Filtres et inférences (17/04/2021)
Les filtres et les inférences se glissent entre le monde et nous, mais ils se glissent aussi entre nous et nous. C'est pourquoi se remettre en question, changer sa vie, est une entreprise qui peut tourner au dédale dont on ne parvient pas à s'échapper. Il est essentiel de prendre conscience de nos processus mentaux afin de saisir la relativité de ce que nous prenons pour la réalité, afin d'accepter que quelque chose d'autre est possible. C'est l'objet de la note ci-dessous extraite des nombreux documents de travail remis aux personnes qui s'engagent dans notre parcours Cap au Large. Cette prise de conscience, indispensable, ne suffit cependant pas, car l'aboutissement du processus d'inférence est la croyance. C'est pourquoi nous prolongeons la prise de conscience de nos mécanismes mentaux d'une combinaison d'outils, d'échanges et d'expériences qui lui permettront de devenir féconde.
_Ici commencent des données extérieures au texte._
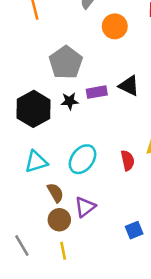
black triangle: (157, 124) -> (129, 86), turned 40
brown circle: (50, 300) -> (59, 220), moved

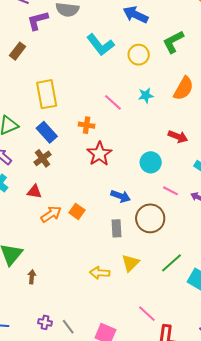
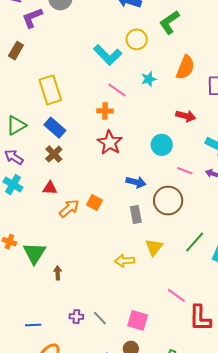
cyan L-shape: (100, 45) -> (108, 55), moved
orange cross: (87, 125) -> (105, 111), moved

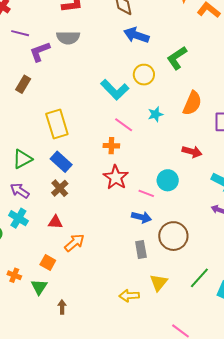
pink line: (185, 171) -> (146, 193), moved
orange square: (95, 203) -> (48, 263), moved
green triangle: (34, 253) -> (39, 287), size x0.7

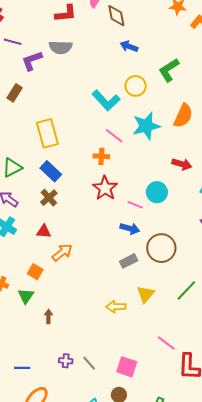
blue arrow: (136, 35) -> (129, 46), size x0.7
cyan star: (155, 114) -> (146, 126), size x1.8
gray rectangle: (141, 250) -> (129, 261), turned 72

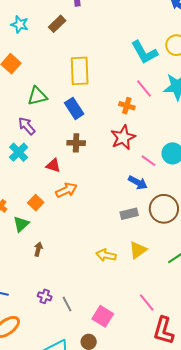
brown cross: (49, 198) -> (76, 143), moved, turned 30

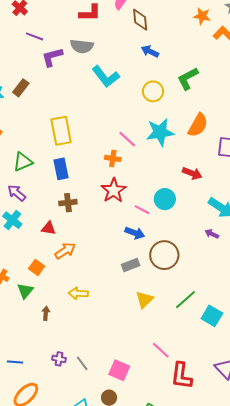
brown rectangle: (57, 24) -> (21, 88), moved
cyan L-shape: (144, 52) -> (106, 77), moved
blue rectangle: (74, 108) -> (61, 169), turned 30
yellow arrow: (106, 255) -> (78, 293), moved

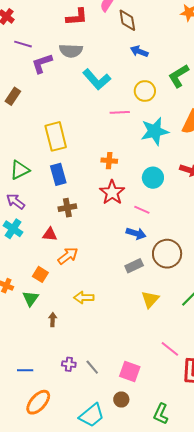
pink line: (127, 139) -> (120, 112), moved, turned -42
cyan circle: (165, 199) -> (153, 178), moved

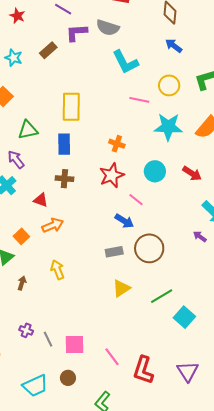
brown rectangle: (13, 96) -> (48, 50), moved
yellow arrow: (84, 298) -> (57, 270), turned 54
pink line: (170, 349) -> (112, 357), moved
pink square: (130, 372) -> (75, 345), moved, turned -35

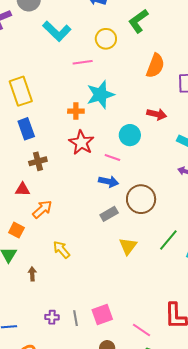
cyan star: (168, 127) -> (100, 95), moved
cyan circle: (155, 171) -> (130, 135), moved
gray line: (48, 339) -> (76, 318), turned 35
pink line: (112, 357) -> (142, 330), moved

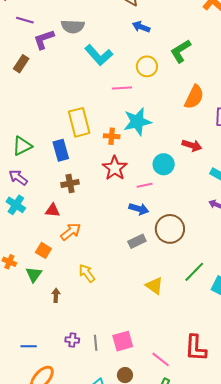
yellow rectangle: (21, 91) -> (79, 122), moved
pink line: (112, 157) -> (145, 185), turned -35
yellow triangle: (128, 246) -> (154, 286), moved, turned -36

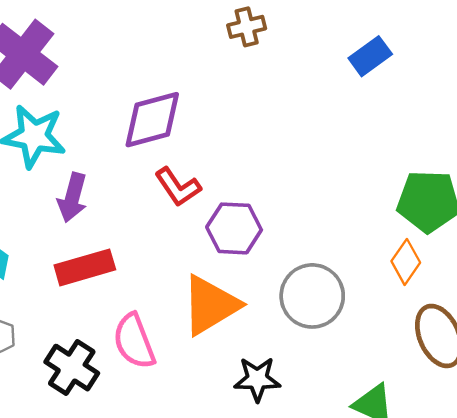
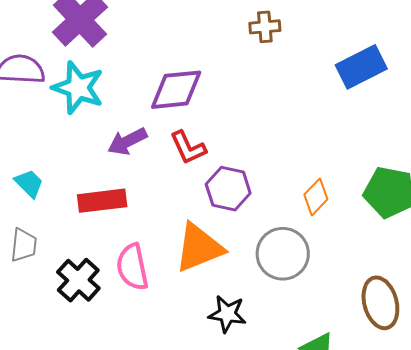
blue rectangle: (370, 56) -> (361, 67), size x1.4
purple arrow: (72, 198) -> (127, 141), moved, turned 39
orange diamond: (406, 262) -> (316, 197), moved

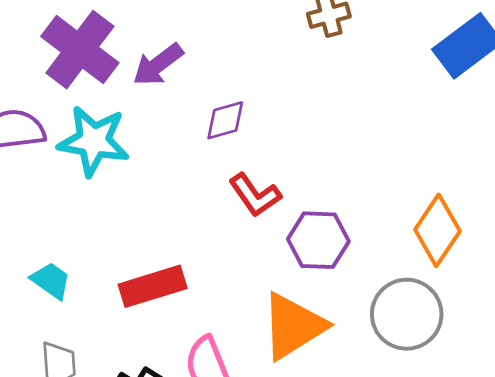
purple diamond: (176, 90) -> (225, 120), size x0.6
purple arrow: (127, 141) -> (158, 65), moved
orange diamond: (316, 197) -> (437, 230), size x1.4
Le jeu des romans policiers consiste à nous fourvoyer jusqu’au dénouement de l’intrigue. Dans Mystic River (1), une majorité de personnages, en se fondant sur ses observations, en vient à identifier un membre de la communauté comme le coupable d’un assassinat. Or, ils se trompent. Heureusement, ce processus mental n’a pas toujours des conséquences aussi dramatiques, car il est universel et permanent. Chris Argyris(2) l’a analysé en quatre étapes qui forment « l’échelle d’inférence »:
- j’observe,
- je sélectionne et je simplifie,
- j’interprète,
- je construis des croyances.
Comment expliquer un tel processus ? L’intelligence a la survie pour raison d’être première. En situation de survie, il s’agit de comprendre vite pour réagir vite afin d’échapper à un prédateur ou de s’emparer d’une proie. La réalité est pleine de choses observables, mais nous ne pouvons pas tout observer. D’où la sélection sur le critère: « Qu’est-ce qui est vital ? » Comprendre, c’est ensuite donner une interprétation à ce que l’on a retenu de l’observation. Si cette interprétation s’avère pertinente, elle deviendra comme un réflexe lorsqu’une semblable configuration de signes se présentera à nouveau. Nous passerons ainsi de l’analyse d’une situation à une croyance. Une croyance, car, pour être semblable en apparence à d’autres, une nouvelle situation peut recéler quelque chose de différent. Au bout du processus, ce seront nos croyances qui sélectionneront ce que nous observerons, formant ainsi une boucle qui s’entretient elle-même. Ce qui faisait dire au philosophe Clément Rosset: « Il n’y a pas de délire d’interprétation, toute interprétation est un délire » (3).
A l’échelle d’inférence, il convient d’ajouter les trois filtres que sont le passé, le présent et le futur. Le passé est la somme de nos expériences et de ce qui pour nous a de la valeur. Le présent constitue le contexte de l’observation, les évènements qui nous environnent, l’état dans lequel nous nous trouvons. Le futur est représenté par nos intentions, nos projets, nos désirs.
C’est en se soustrayant à l’état de survie que les hommes ont pu s’intéresser à des choses aussi peu vitales que les constellations célestes. Et si les grands stratèges sont « de grands méditatifs » (4), c’est qu’il s’agit pour eux de déjouer les pièges de l’échelle d’inférence. Mais l’atavisme et ses automatismes sont toujours là qui peuvent nous submerger à notre insu. D’où les évènements imprévus et pourtant a posteriori prévisibles baptisés « cygnes noirs » par Nassim Nicholas Taleb (5).
(1) Roman de Dennis Lehane dont Clint Eastwood a tiré un film (2003).
(2) Chris Argyris (1923-2013), théoricien américain des organisations. Cf. Chrys Argyris, Savoir pour agir, Dunod, 1993.
(3) Clément Rosset, Logique du pire, Presses universitaires de France, 2013.
(4) Charles de Gaulle, Le fil de l’épée, Berger-Levrault, 1932.
(5) Nassim Nicholas Taleb, Le cygne noir, Les Belles Lettres, 2011.